Provided data ->
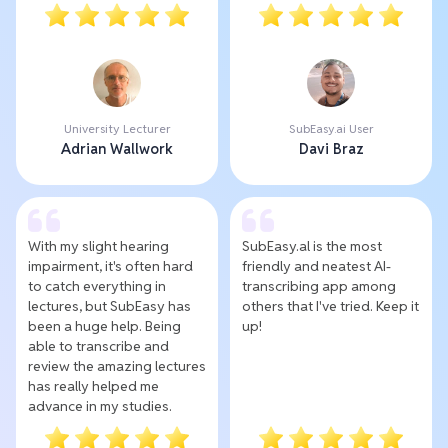
University Lecturer
SubEasy.ai User
Adrian Wallwork
Davi Braz
With my slight hearing
SubEasy.al is the most
impairment, it's often hard
friendly and neatest AI-
to catch everything in
transcribing app among
lectures, but SubEasy has
others that I've tried. Keep it
been a huge help. Being
up!
able to transcribe and
review the amazing lectures
has really helped me
advance in my studies.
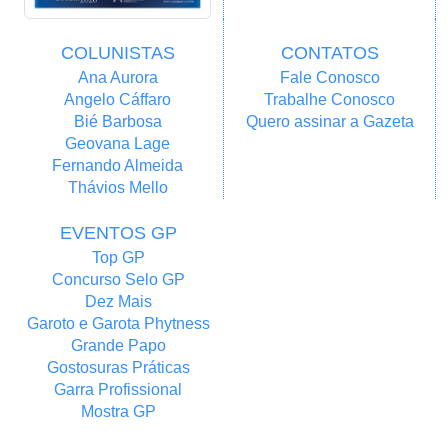
COLUNISTAS
CONTATOS
Ana Aurora
Fale Conosco
Angelo Cáffaro
Trabalhe Conosco
Bié Barbosa
Quero assinar a Gazeta
Geovana Lage
Fernando Almeida
Thávios Mello
EVENTOS GP
Top GP
Concurso Selo GP
Dez Mais
Garoto e Garota Phytness
Grande Papo
Gostosuras Práticas
Garra Profissional
Mostra GP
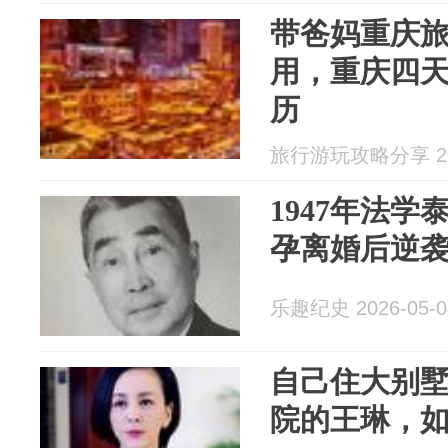
带爸妈重庆
用，重庆四
历
旅行游玩攻略分享 202
1947年法
孕离婚后逆
乐趣纪史 2026-05-0
自己住大别
院的王琳，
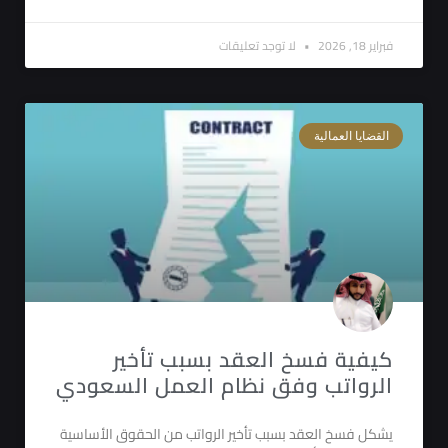
فبراير 18, 2026
لا توجد تعليقات
القضايا العمالية
كيفية فسخ العقد بسبب تأخير
الرواتب وفق نظام العمل السعودي
يشكل فسخ العقد بسبب تأخير الرواتب من الحقوق الأساسية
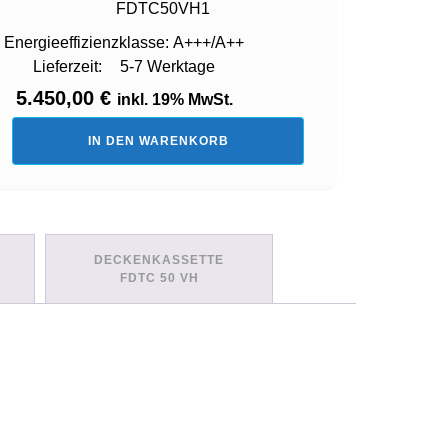
FDTC50VH1
Energieeffizienzklasse:
A+++/A++
Lieferzeit:
5-7 Werktage
5.450,00
€
inkl. 19% MwSt.
IN DEN WARENKORB
te
-
H1
DECKENKASSETTE
FDTC 50 VH
H1)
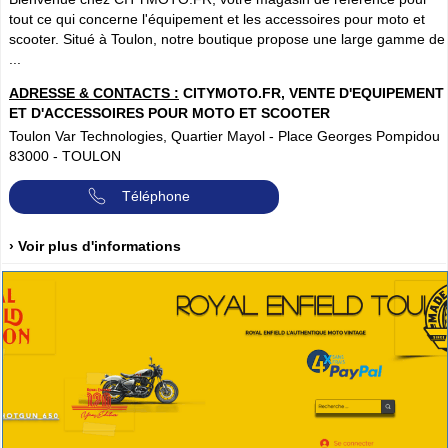
tout ce qui concerne l'équipement et les accessoires pour moto et
scooter. Situé à Toulon, notre boutique propose une large gamme de
...
ADRESSE & CONTACTS :
CITYMOTO.FR, VENTE D'EQUIPEMENT
ET D'ACCESSOIRES POUR MOTO ET SCOOTER
Toulon Var Technologies, Quartier Mayol - Place Georges Pompidou
83000
-
TOULON
Téléphone
› Voir plus d'informations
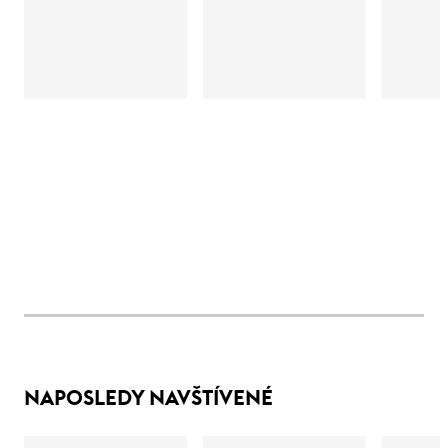
NAPOSLEDY NAVŠTÍVENÉ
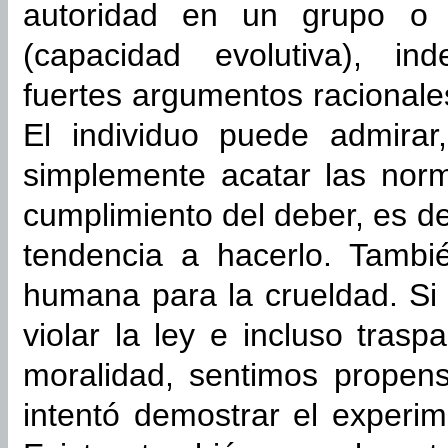
autoridad en un grupo o 
(capacidad evolutiva), in
fuertes argumentos racionale
El individuo puede admirar
simplemente acatar las nor
cumplimiento del deber, es de
tendencia a hacerlo. Tamb
humana para la crueldad. Si
violar la ley e incluso trasp
moralidad, sentimos propens
intentó demostrar el experi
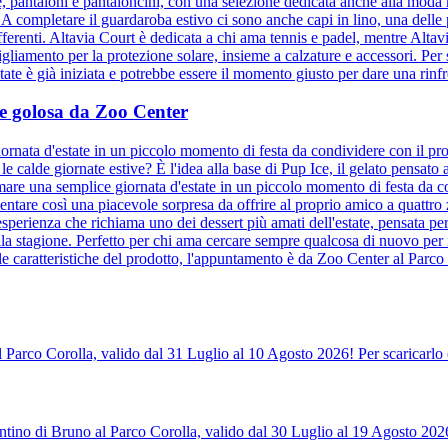
ie, pantaloni e pantaloncini, con una selezione dedicata anche alla moda
. A completare il guardaroba estivo ci sono anche capi in lino, una delle
ifferenti. Altavia Court è dedicata a chi ama tennis e padel, mentre Altav
bigliamento per la protezione solare, insieme a calzature e accessori. Per s
te è già iniziata e potrebbe essere il momento giusto per dare una rinfre
a e golosa da Zoo Center
ornata d'estate in un piccolo momento di festa da condividere con il pro
e calde giornate estive? È l'idea alla base di Pup Ice, il gelato pensat
mare una semplice giornata d'estate in un piccolo momento di festa da co
entare così una piacevole sorpresa da offrire al proprio amico a quattr
sperienza che richiama uno dei dessert più amati dell'estate, pensata per
la stagione. Perfetto per chi ama cercare sempre qualcosa di nuovo per 
le caratteristiche del prodotto, l'appuntamento è da Zoo Center al Parco 
l Parco Corolla, valido dal 31 Luglio al 10 Agosto 2026! Per scaricarlo 
tino di Bruno al Parco Corolla, valido dal 30 Luglio al 19 Agosto 2026!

Your instructions -> Show me every line of the entries above that holds "Corolla".

Your response ->
l Parco Corolla, valido dal 31 Luglio al 10 Agosto 2026! Per scaricarlo 
tino di Bruno al Parco Corolla, valido dal 30 Luglio al 19 Agosto 2026!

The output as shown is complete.